Por eso, a Nina, a mi hija, desde que nació yo traté de hacerla argentina, aunque viviera en España. Ponía los relojes de la casa cinco horas atrasados, la obligaba a ver a Racing a las dos de la mañana, le ponía Charly García desde chiquita.
Y los veinticinco de mayo, por ejemplo, no la dejaba ir a la escuela. Porque en mi cabeza era feriado. Ella se quejaba, porque en Barcelona en mayo hay exámenes finales. Pero yo no la dejaba ir. La despertaba tarde, a propósito, y le decía:
Hija mía, si vos fueras argentina, hoy no tendrías que ir al colegio, pero el resto de los días de tu vida tendrías que levantarte a las siete, que en invierno en Argentina es todavía noche cerrada.
Tendrías que ir a la escuela a veces con cero grados, pisando la escarcha del pasto, y la señorita te haría formar en el patio junto a otros nenitos en estado de coma y todos cantarían «Alta en el cielo, un águila guerrera», y sentirías el frío de mayo congelándote el purpurado cuello, y así durante los primeros doce inviernos de tu vida, hija, hasta que te entre en el pecho la argentinidad o la pulmonía, lo que te llegue primero.
Porque ser argentino, hija mía, es sentarse en un pupitre y aprender a decir yo, tú, él, nosotros, vosotros, ellos durante doce años, y después salir a la calle y no decir ni tú ni vosotros en la puta vida de Dios.
Ser argentina, hija, es tomar mate los primeros cuarenta años de tu vida sin saber por qué, y tomar antiácidos los segundos cuarenta años sin saber por qué. Ser argentino, hija, es no encontrar relación entre la mateína y la acidez.

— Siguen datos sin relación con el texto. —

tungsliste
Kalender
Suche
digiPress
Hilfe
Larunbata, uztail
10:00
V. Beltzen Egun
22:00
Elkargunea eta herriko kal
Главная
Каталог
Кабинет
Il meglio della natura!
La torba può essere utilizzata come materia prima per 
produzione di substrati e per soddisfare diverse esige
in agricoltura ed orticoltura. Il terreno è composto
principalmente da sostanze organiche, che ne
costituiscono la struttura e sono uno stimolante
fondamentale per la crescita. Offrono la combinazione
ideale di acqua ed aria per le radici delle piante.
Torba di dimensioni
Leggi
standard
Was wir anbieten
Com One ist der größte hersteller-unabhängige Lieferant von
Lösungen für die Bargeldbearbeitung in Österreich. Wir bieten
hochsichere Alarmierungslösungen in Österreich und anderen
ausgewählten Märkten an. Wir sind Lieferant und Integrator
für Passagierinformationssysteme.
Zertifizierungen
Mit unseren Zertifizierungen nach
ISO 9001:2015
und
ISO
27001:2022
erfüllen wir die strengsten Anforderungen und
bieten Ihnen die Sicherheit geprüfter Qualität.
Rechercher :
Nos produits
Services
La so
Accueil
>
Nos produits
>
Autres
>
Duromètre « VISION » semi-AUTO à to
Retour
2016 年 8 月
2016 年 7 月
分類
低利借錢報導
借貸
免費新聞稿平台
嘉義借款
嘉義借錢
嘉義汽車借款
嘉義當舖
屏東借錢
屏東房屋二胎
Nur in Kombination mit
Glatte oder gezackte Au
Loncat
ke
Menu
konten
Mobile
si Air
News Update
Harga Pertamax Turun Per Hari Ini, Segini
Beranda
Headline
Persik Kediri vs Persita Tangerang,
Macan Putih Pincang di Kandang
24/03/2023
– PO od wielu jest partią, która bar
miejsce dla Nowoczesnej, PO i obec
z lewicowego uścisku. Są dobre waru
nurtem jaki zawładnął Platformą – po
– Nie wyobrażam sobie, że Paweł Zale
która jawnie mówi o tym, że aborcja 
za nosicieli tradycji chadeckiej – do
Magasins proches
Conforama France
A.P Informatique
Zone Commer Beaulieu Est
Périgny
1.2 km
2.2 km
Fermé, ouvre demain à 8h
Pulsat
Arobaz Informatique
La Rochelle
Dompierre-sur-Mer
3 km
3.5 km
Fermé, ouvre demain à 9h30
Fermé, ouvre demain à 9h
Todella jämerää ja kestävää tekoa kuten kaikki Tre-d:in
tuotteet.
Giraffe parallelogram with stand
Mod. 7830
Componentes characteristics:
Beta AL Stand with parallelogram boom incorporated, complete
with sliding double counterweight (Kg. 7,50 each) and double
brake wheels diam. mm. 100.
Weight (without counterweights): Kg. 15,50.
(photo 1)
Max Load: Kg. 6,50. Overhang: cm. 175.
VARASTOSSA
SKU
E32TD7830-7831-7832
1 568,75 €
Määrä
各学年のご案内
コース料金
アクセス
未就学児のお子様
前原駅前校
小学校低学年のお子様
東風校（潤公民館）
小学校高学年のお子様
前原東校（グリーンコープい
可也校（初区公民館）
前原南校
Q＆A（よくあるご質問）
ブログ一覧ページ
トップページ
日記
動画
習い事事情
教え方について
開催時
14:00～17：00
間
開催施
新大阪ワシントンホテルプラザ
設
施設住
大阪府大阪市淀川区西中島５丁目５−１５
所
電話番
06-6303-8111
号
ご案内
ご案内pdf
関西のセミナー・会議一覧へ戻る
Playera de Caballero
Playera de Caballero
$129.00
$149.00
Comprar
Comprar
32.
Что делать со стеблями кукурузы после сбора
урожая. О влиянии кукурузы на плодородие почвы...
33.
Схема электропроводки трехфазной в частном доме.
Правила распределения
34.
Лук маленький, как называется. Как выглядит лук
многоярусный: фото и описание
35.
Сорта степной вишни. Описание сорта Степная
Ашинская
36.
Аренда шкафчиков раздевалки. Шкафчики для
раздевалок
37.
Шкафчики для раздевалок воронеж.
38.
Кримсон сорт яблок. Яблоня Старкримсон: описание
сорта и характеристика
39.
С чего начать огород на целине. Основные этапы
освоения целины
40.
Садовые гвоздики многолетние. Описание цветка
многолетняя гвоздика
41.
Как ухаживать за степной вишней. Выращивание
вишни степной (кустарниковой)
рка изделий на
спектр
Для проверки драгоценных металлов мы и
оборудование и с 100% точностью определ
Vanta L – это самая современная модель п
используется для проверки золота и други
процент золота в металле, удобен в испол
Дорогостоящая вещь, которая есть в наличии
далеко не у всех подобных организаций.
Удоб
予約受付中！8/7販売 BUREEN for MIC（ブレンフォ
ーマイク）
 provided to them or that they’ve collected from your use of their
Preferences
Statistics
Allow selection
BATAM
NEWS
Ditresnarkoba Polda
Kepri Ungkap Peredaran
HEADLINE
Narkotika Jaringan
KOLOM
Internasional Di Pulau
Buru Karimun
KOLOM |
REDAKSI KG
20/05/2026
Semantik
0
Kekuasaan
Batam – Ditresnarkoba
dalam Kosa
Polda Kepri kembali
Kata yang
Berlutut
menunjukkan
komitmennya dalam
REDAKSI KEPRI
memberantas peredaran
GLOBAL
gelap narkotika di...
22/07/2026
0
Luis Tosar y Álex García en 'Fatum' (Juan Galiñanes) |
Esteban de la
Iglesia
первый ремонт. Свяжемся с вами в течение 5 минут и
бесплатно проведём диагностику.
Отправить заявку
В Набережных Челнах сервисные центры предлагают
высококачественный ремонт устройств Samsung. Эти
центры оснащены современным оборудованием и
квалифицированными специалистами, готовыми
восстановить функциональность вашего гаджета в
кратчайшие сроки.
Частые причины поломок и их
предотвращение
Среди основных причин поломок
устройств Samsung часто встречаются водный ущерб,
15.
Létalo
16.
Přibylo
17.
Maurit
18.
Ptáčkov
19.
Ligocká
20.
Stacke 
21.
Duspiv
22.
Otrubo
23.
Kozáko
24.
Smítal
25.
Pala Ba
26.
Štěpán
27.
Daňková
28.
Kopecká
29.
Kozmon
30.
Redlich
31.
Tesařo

Todo eso le decía yo a mi hija española por la mañana. Y a la tarde, durante la merienda de los veinticinco de mayo, otra vez me acercaba y le decía:
¿Qué estás comiendo, hija mía? ¿Por qué no le estás poniendo dulce de leche a esa banana, a ese pan con manteca, a ese pedazo de queso, a esa tarta de coco, a ese flancito? ¿Por qué no le estás poniendo dulce de leche a todo, hija mía? ¿Me querés matar de un disgusto?
Ser argentina, hija, es ponerle dulce de leche a lo frío, es ponerle queso rallado a lo caliente, es ponerle limón a lo frito, y ponerle cara de asco a lo hervido. Eso es ser argentino, hija.
Y por las noches, cuando escuchábamos canciones infantiles antes de dormir, ella siempre me preguntaba: «Papá, ¿por qué otra vez me pones Manuelita, la tortuga?, ya tengo como mil años». Que era su manera de preguntarme: «Papá, ¿por qué soy argentina?». Y entonces yo, con todo el cariño del mundo, se lo explicaba:
Vos creés que sos grande, hija, pero no sos grande. De todos modos, un día sí vas a ser grande. Un día, vas a tener veinte años, por ejemplo, y vas a descubrir las otras canciones de María Elena Walsh.
No quiero decir que te vas a olvidar de «Manuelita», ni del «Twist del Mono Liso», ni de «La reina Batata»; eso es imposible, las vas a tener atornilladas a la cabeza siempre, te van a hacer feliz toda la vida, quieras o no quieras, porque eso es ser argentina…
Pero más adelante, hija, vas a estar en edad de conocer las otras canciones. Cuando seas grande, esa mujer, María Elena Walsh, va a dejar de ser en tu cabeza la que cantaba versos para chicos y va a empezar a ser otra cosa, como un Pepe Grillo, como una conciencia entre vos y yo.
Mirá. Yo te voy a dejar un listado de canciones para que lo encuentres cuando tengas veinticinco, treinta años. Y vas a empezar por una canción que se llama «Serenata para la tierra de uno». Es una canción muy triste y muy hermosa.
Escuchála cuando crezcas, pero escuchála. Y si cuando vos seas grande la letra de esa canción te hace llorar justo en el verso que dice: «porque el idioma de infancia es un secreto entre los dos», si justo empezás a llorar en esa parte, y descubrís que ese verso habla de vos y de mí, habla de un padre y una hija, entonces sí, ese día vas a ser del todo argentina y para siempre, aunque hayas nacido en otra parte.